__Assignment__
Copy the text from all of the data below word for word. Leave out the pictures.

__Exercise inputs__
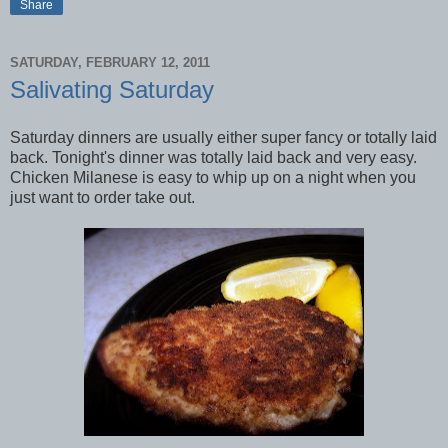
Share
SATURDAY, FEBRUARY 12, 2011
Salivating Saturday
Saturday dinners are usually either super fancy or totally laid
back. Tonight's dinner was totally laid back and very easy.
Chicken Milanese is easy to whip up on a night when you
just want to order take out.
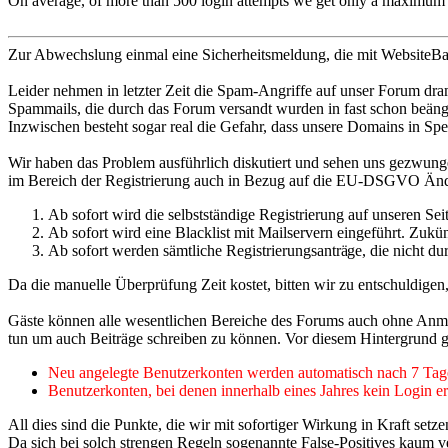
On average, of more than 500 login attempts we get only a maximum of
Zur Abwechslung einmal eine Sicherheitsmeldung, die mit WebsiteBake
Leider nehmen in letzter Zeit die Spam-Angriffe auf unser Forum dra
Spammails, die durch das Forum versandt wurden in fast schon beä
Inzwischen besteht sogar real die Gefahr, dass unsere Domains in Spe
Wir haben das Problem ausführlich diskutiert und sehen uns gezwun
im Bereich der Registrierung auch in Bezug auf die EU-DSGVO Ände
Ab sofort wird die selbstständige Registrierung auf unseren Se
Ab sofort wird eine Blacklist mit Mailservern eingeführt. Zukü
Ab sofort werden sämtliche Registrierungsanträ
ge, die nicht d
Da die manuelle Überprüfung Zeit kostet, bitten wir zu entschuldigen
Gäste können alle wesentlichen Bereiche des Forums auch ohne Anmeld
tun um auch Beiträge schreiben zu können. Vor diesem Hintergrund 
Neu angelegte Benutzerkonten werden automatisch nach 7 Tagen
Benutzerkonten, bei denen innerhalb eines Jahres kein Login erf
All dies sind die Punkte, die wir mit sofortiger Wirkung in Kraft se
Da sich bei solch strengen Regeln sogenannte False-Positives kaum ver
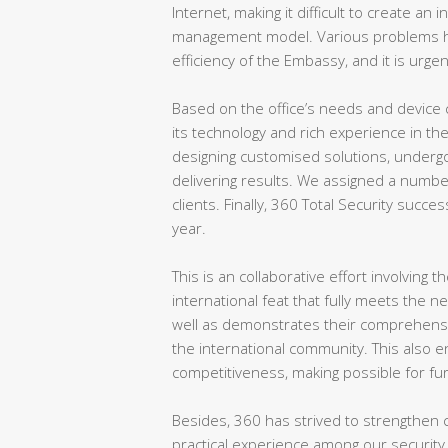
Internet, making it difficult to create an
management model. Various problems ha
efficiency of the Embassy, and it is urgen
Based on the office’s needs and device 
its technology and rich experience in th
designing customised solutions, undergo
delivering results. We assigned a numbe
clients. Finally, 360 Total Security succes
year.
This is an collaborative effort involving
international feat that fully meets the n
well as demonstrates their comprehensive
the international community. This also 
competitiveness, making possible for fu
Besides, 360 has strived to strengthen c
practical experience among our security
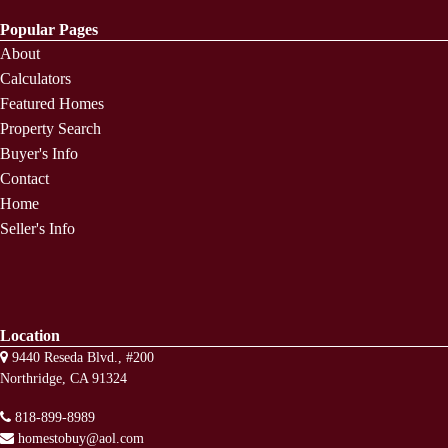
Popular Pages
About
Calculators
Featured Homes
Property Search
Buyer's Info
Contact
Home
Seller's Info
Location
9440 Reseda Blvd., #200
Northridge, CA 91324
818-899-8989
homestobuy@aol.com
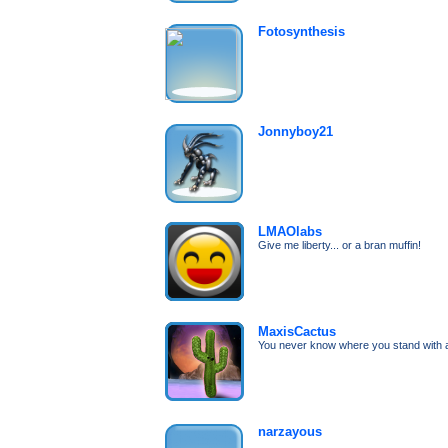
Fotosynthesis
Jonnyboy21
LMAOlabs
Give me liberty... or a bran muffin!
MaxisCactus
You never know where you stand with 
narzayous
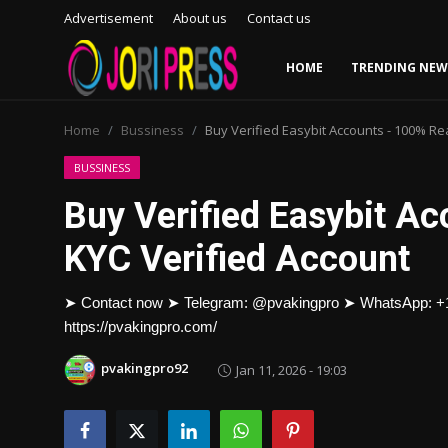
Advertisement
About us
Contact us
HOME
TRENDING NEW
Login
Register
Home
Bussiness
Buy Verified Easybit Accounts - 100% Re
Home
BUSSINESS
Buy Verified Easybit A
Advertisement
KYC Verified Account
Trending News
➤ Contact now ➤ Telegram: @pvakingpro ➤ WhatsApp: 
About us
https://pvakingpro.com/
Contact us
pvakingpro92
Jan 11, 2026 - 19:03
Bussiness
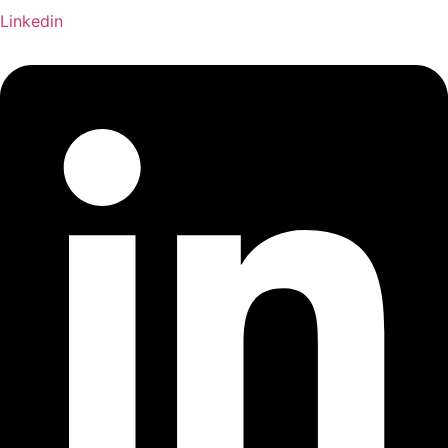
Linkedin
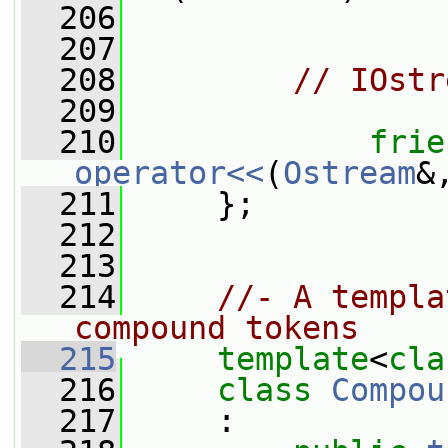
  206
  207
  208
// IOstr
  209
  210
frie
operator<<
(
Ostream
&
  211
     };
  212
  213
  214
//- A templa
compound tokens
  215
template
<
cla
  216
class 
Compou
  217
     :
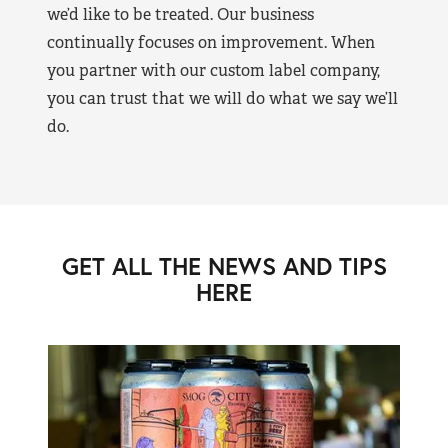
we’d like to be treated. Our business
continually focuses on improvement. When
you partner with our custom label company,
you can trust that we will do what we say we’ll
do.
GET ALL THE NEWS AND TIPS
HERE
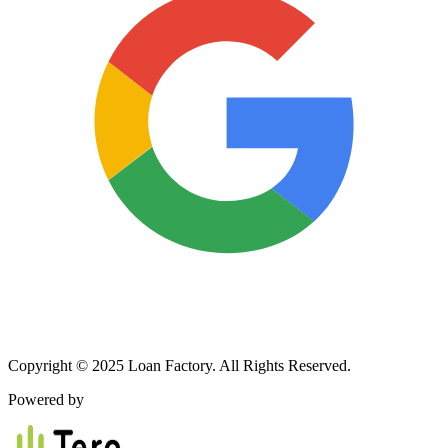
Copyright © 2025 Loan Factory. All Rights Reserved.
Powered by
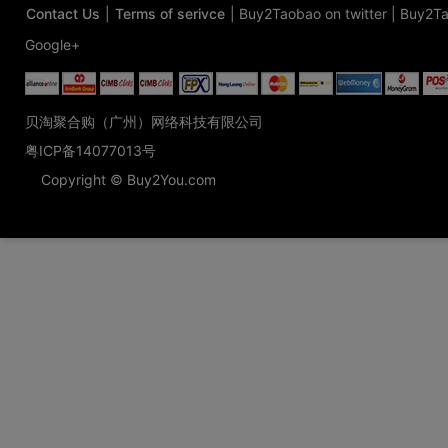
Contact Us
|
Terms of serivce
|
Buy2Taobao on twitter
|
Buy2Ta
Google+
贝淘聚合购（广州）网络科技有限公司
粤ICP备14077013号
Copyright © Buy2You.com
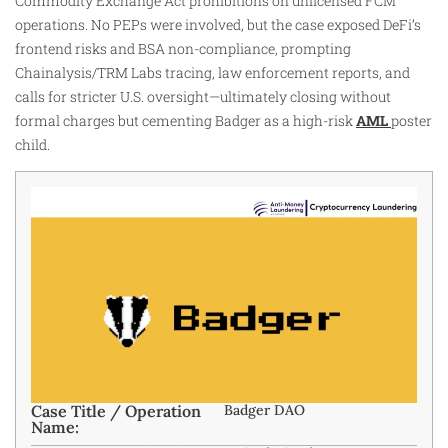
Commodity Exchange Act prohibitions on unlicensed FCM
operations. No PEPs were involved, but the case exposed DeFi’s
frontend risks and BSA non-compliance, prompting
Chainalysis/TRM Labs tracing, law enforcement reports, and
calls for stricter U.S. oversight—ultimately closing without
formal charges but cementing Badger as a high-risk
AML
poster
child.
Case Title / Operation
Badger DAO
Name:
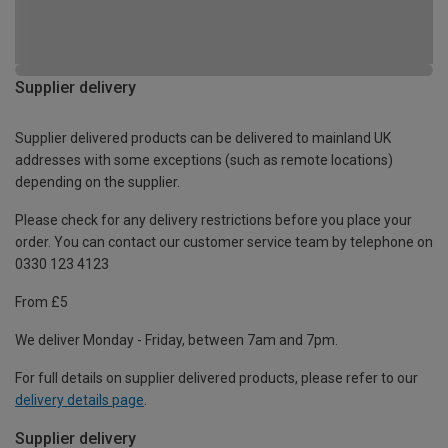
Supplier delivery
Supplier delivered products can be delivered to mainland UK
addresses with some exceptions (such as remote locations)
depending on the supplier.
Please check for any delivery restrictions before you place your
order. You can contact our customer service team by telephone on
0330 123 4123
From £5
We deliver Monday - Friday, between 7am and 7pm.
For full details on supplier delivered products, please refer to our
delivery details page
.
Supplier delivery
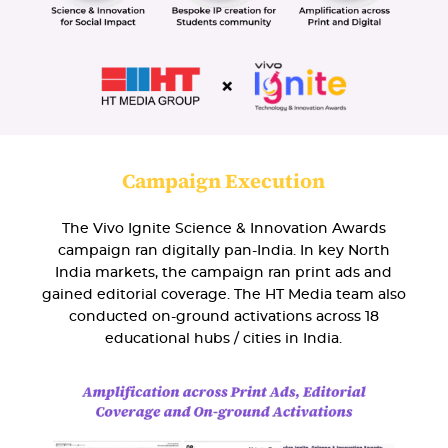
Campaign Execution
The Vivo Ignite Science & Innovation Awards
campaign ran digitally pan-India. In key North
India markets, the campaign ran print ads and
gained editorial coverage. The HT Media team also
conducted on-ground activations across 18
educational hubs / cities in India.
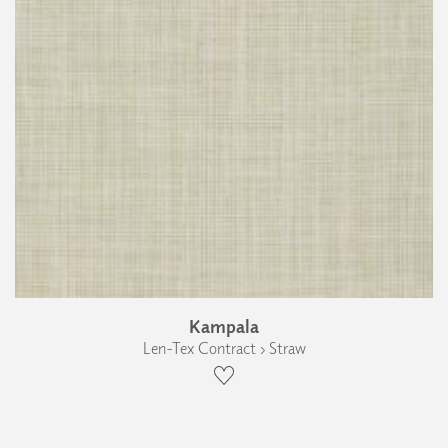
Kampala
Len-Tex Contract › Straw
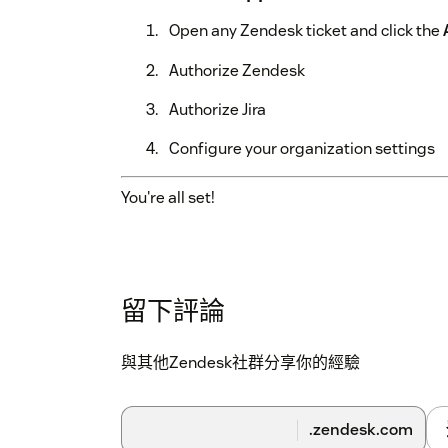
Open any Zendesk ticket and click the
Authorize Zendesk
Authorize Jira
Configure your organization settings
You're all set!
留下評論
與其他Zendesk社群分享你的經驗
.zendesk.com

__Written answer__
Share
SATURDAY, FEBRUARY 12, 2011
Salivating Saturday
Saturday dinners are usually either super fancy or totally laid
back. Tonight's dinner was totally laid back and very easy.
Chicken Milanese is easy to whip up on a night when you
just want to order take out.
On average, of more than 500 login attempts we get only a maximum of
Zur Abwechslung einmal eine Sicherheitsmeldung, die mit WebsiteBake
Leider nehmen in letzter Zeit die Spam-Angriffe auf unser Forum dra
Spammails, die durch das Forum versandt wurden in fast schon beä
Inzwischen besteht sogar real die Gefahr, dass unsere Domains in Spe
Wir haben das Problem ausführlich diskutiert und sehen uns gezwun
im Bereich der Registrierung auch in Bezug auf die EU-DSGVO Ände
Ab sofort wird die selbstständige Registrierung auf unseren Se
Ab sofort wird eine Blacklist mit Mailservern eingeführt. Zukü
Ab sofort werden sämtliche Registrierungsanträ
ge, die nicht d
Da die manuelle Überprüfung Zeit kostet, bitten wir zu entschuldigen
Gäste können alle wesentlichen Bereiche des Forums auch ohne Anmeld
tun um auch Beiträge schreiben zu können. Vor diesem Hintergrund 
Neu angelegte Benutzerkonten werden automatisch nach 7 Tagen
Benutzerkonten, bei denen innerhalb eines Jahres kein Login erf
All dies sind die Punkte, die wir mit sofortiger Wirkung in Kraft se
Da sich bei solch strengen Regeln sogenannte False-Positives kaum ver
Internet, making it difficult to create an
management model. Various problems ha
efficiency of the Embassy, and it is urgen
Based on the office’s needs and device 
its technology and rich experience in th
designing customised solutions, undergo
delivering results. We assigned a numbe
clients. Finally, 360 Total Security succes
year.
This is an collaborative effort involving
international feat that fully meets the n
well as demonstrates their comprehensive
the international community. This also 
competitiveness, making possible for fu
Besides, 360 has strived to strengthen c
practical experience among our security
Popular Pages
About
Calculators
Featured Homes
Property Search
Buyer's Info
Contact
Home
Seller's Info
Location
9440 Reseda Blvd., #200
Northridge, CA 91324
818-899-8989
homestobuy@aol.com
Fotosynthesis
Jonnyboy21
LMAOlabs
Give me liberty... or a bran muffin!
MaxisCactus
You never know where you stand with 
narzayous
Advertisement
About us
Contact us
HOME
TRENDING NEW
Login
Register
Home
Bussiness
Buy Verified Easybit Accounts - 100% Re
Home
BUSSINESS
Buy Verified Easybit A
Advertisement
KYC Verified Account
Trending News
➤ Contact now ➤ Telegram: @pvakingpro ➤ WhatsApp: 
About us
https://pvakingpro.com/
Contact us
pvakingpro92
Jan 11, 2026 - 19:03
Bussiness
Linkedin
  206
  207
  208
// IOstr
  209
  210
frie
operator<<
(
Ostream
&
  211
     };
  212
  213
  214
//- A templa
compound tokens
  215
template
<
cla
  216
class 
Compou
  217
     :
we’d like to be treated. Our business
continually focuses on improvement. When
you partner with our custom label company,
you can trust that we will do what we say we’ll
do.
GET ALL THE NEWS AND TIPS
HERE
Copyright © 2025 Loan Factory. All Rights Reserved.
Powered by
Contact Us
|
Terms of serivce
|
Buy2Taobao on twitter
|
Buy2Ta
Google+
贝淘聚合购（广州）网络科技有限公司
粤ICP备14077013号
Copyright © Buy2You.com
Commodity Exchange Act prohibitions on unlicensed FCM
operations. No PEPs were involved, but the case exposed DeFi’s
frontend risks and BSA non-compliance, prompting
Chainalysis/TRM Labs tracing, law enforcement reports, and
calls for stricter U.S. oversight—ultimately closing without
formal charges but cementing Badger as a high-risk
AML
poster
child.
Case Title / Operation
Badger DAO
Name:
Supplier delivery
Supplier delivered products can be delivered to mainland UK
addresses with some exceptions (such as remote locations)
depending on the supplier.
Please check for any delivery restrictions before you place your
order. You can contact our customer service team by telephone on
0330 123 4123
From £5
We deliver Monday - Friday, between 7am and 7pm.
For full details on supplier delivered products, please refer to our
delivery details page
.
Supplier delivery
Campaign Execution
The Vivo Ignite Science & Innovation Awards
campaign ran digitally pan-India. In key North
India markets, the campaign ran print ads and
gained editorial coverage. The HT Media team also
conducted on-ground activations across 18
educational hubs / cities in India.
Kampala
Len-Tex Contract › Straw
Open any Zendesk ticket and click the
Authorize Zendesk
Authorize Jira
Configure your organization settings
You're all set!
留下評論
與其他Zendesk社群分享你的經驗
.zendesk.com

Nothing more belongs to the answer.